An Ordinary Muslim and the Extraordinarily Precarious State of Masculinity
Azeem Bhatti has a chip on his shoulder. You can tell by the way he barks at his wife. It is reflected in the relish with which he rips into a perceived adversary, and his overwhelming self-pity when things don't work out his way. Azeem might seem like an extraordinary jerk, but Hammaad Chaudry carefully reveals why he's that way, and why his self-destructive behavior is all-too-ordinary in An Ordinary Muslim, which is now making its world premiere at New York Theatre Workshop.
The story centers on the Bhattis, a Pakistani-British family. They were originally wealthy landowners in India, but the partition of 1947 left them with a tiny plot in the newly formed Pakistan. Seeing little opportunity there, Akeel (Ranjit Chowdhry) and Malika (Rita Wolf) decided to raise their children in Britain, a choice that seems to have paid off: They now live with their banker son, Azeem (Sanjit De Silva) and his lovely new wife, Saima (Purva Bedi) in West London. Their daughter, Javeria (Angel Desai), has formed a new family in Manchester. Both children are well educated and speak with British accents, but Javeria's return is our first indication that all is not right in this model immigrant family.
Javeria plans to take Akeel with her to Manchester following a physical confrontation between her parents. Azeem expects to be promoted, but suspects that anti-Muslim bias might stand in his way. That's why he strongly discourages Saima from wearing her hijab to work, flatly stating, "In this country, a good Muslim is an invisible Muslim." Azeem seems to be fighting a war on two fronts: He disdains community leaders like Imran Jameel (Harsh Nayyar) and his son, Hamza (Sathya Sridharan), for the "village Islam" they practice; but he also thinks that assimilation is a joke. He's also not sure he should trust any white people, not even his liberal friend, David (Andrew Hovelson), who helped get him the interview for promotion in the first place.

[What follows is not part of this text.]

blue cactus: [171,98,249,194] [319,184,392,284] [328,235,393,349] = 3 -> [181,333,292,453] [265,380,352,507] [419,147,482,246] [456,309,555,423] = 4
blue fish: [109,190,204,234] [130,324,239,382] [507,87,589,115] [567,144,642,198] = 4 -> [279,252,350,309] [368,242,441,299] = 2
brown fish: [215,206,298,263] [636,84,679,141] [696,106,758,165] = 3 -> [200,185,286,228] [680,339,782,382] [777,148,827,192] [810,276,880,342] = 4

De Silva concentrates Azeem's mounting anger in his ever-tightening lips. As Azeem's personal and professional implosion becomes more complete, his struggle to assert his patriarchal authority becomes increasingly frenetic. As Akeel, Chowdhry serves his fatherly expectations cold, with a dash of bitterness. Wolf's Malika is just as icy, although she reserves a bit of warmth for her male progeny: To Javeria's dismay, she asks about her grandson, but never her granddaughter. Chaudry smartly plants little seeds of conflict throughout his exposition, and with agrarian patience, the cast nurtures them into fruition. By encouraging such nuanced performances, director Jo Bonney expertly cultivates the slow-build nature of Chaudry's script.
An Ordinary Muslim invites comparison to Ayad Akhtar's Disgraced, which also deals with the disillusionment of Pakistanis in the West and the humiliation in which it is rooted. An Ordinary Muslim has none of the gasp-inducing reveals of that earlier play, but that doesn't mean we're not listening as we embed with the Bhattis and discover what really matters to them.

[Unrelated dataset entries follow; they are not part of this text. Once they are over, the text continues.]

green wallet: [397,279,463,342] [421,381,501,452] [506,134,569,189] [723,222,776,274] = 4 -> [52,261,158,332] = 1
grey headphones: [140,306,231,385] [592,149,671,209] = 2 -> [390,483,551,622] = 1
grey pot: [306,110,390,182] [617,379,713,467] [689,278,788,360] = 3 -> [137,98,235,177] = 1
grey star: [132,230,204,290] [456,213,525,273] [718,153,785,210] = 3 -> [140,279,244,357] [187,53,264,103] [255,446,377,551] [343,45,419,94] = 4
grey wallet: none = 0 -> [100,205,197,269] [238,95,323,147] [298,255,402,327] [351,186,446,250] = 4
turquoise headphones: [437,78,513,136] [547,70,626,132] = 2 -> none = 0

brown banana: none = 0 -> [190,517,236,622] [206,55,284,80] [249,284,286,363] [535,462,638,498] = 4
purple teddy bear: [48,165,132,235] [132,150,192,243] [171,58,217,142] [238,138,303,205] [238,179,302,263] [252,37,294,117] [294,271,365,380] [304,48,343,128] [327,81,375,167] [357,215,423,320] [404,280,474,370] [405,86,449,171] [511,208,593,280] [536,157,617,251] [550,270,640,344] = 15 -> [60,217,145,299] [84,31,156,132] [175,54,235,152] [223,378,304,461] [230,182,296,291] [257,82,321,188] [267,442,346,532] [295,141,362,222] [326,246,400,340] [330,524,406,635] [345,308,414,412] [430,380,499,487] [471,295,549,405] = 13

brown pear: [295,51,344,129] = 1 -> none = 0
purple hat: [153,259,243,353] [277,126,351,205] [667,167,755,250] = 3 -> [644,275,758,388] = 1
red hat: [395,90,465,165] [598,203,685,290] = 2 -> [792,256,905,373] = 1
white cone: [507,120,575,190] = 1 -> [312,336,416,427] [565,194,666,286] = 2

Neil Patel gives us a hint with a set that depicts a comfortable middle-class living room adorned with rugs and cushy, ever-so-slightly Eastern furniture. This room feels small within the shell of a larger room wallpapered with azure tessellations, indicating an Islamic faith that is both ever-present and inaccessible. Susan Hilferty's costumes similarly capture the mixture of cultural values that make up each individual in the play: Javeria tops her active mom ensemble with a tight headscarf, while Akeel wears a grandfatherly British cardigan over his kurta. Azeem, on the other hand, won't be seen in anything remotely Pakistani.
An Ordinary Muslim is a slow climb, but it's worth it once you get to the top and see Chaudry's bird's-eye perspective. He gives us a detailed look at a culture that builds boys up to be little princes and then releases them to an economy that treats them like serfs. He also shows the fallout when those cogs in the capitalist machine try to reassert their traditional authority and are once again humiliated. Reactionary male resentment has become perhaps the most potent political force in a rapidly changing world, so we come to understand Azeem as not just an ordinary Muslim, but an ordinary man in a time that demands the extraordinary. Chaudry leads us to question if that expectation, or really any great expectation, is a good idea.